Exercise directions:
Report only the number of lines in the records that contain the word "Policy".

Stored data:
>>>
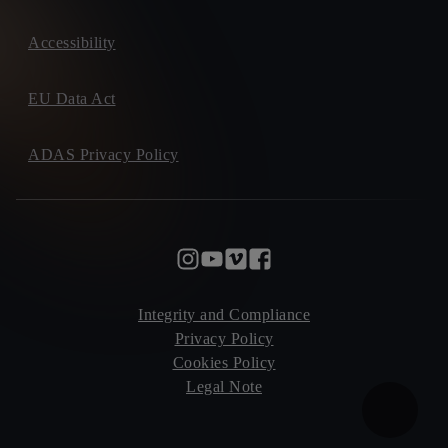
Accessibility
EU Data Act
ADAS Privacy Policy
Integrity and Compliance
Privacy Policy
Cookies Policy
Legal Note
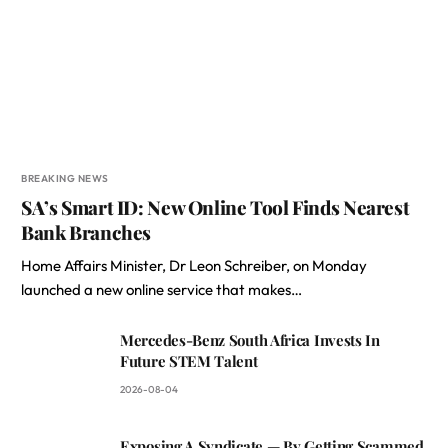
BREAKING NEWS
SA’s Smart ID: New Online Tool Finds Nearest
Bank Branches
Home Affairs Minister, Dr Leon Schreiber, on Monday
launched a new online service that makes…
Mercedes-Benz South Africa Invests In
Future STEM Talent
2026-08-04
Exposing A Syndicate — By Getting Scammed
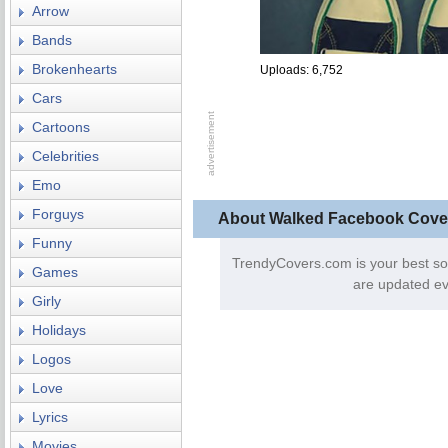
Arrow
Bands
Brokenhearts
Uploads: 6,752
Cars
Cartoons
Celebrities
Emo
Forguys
About Walked Facebook Cove
Funny
TrendyCovers.com is your best so
Games
are updated ev
Girly
Holidays
Logos
Love
Lyrics
Movies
<<<
Output of the exercise:
3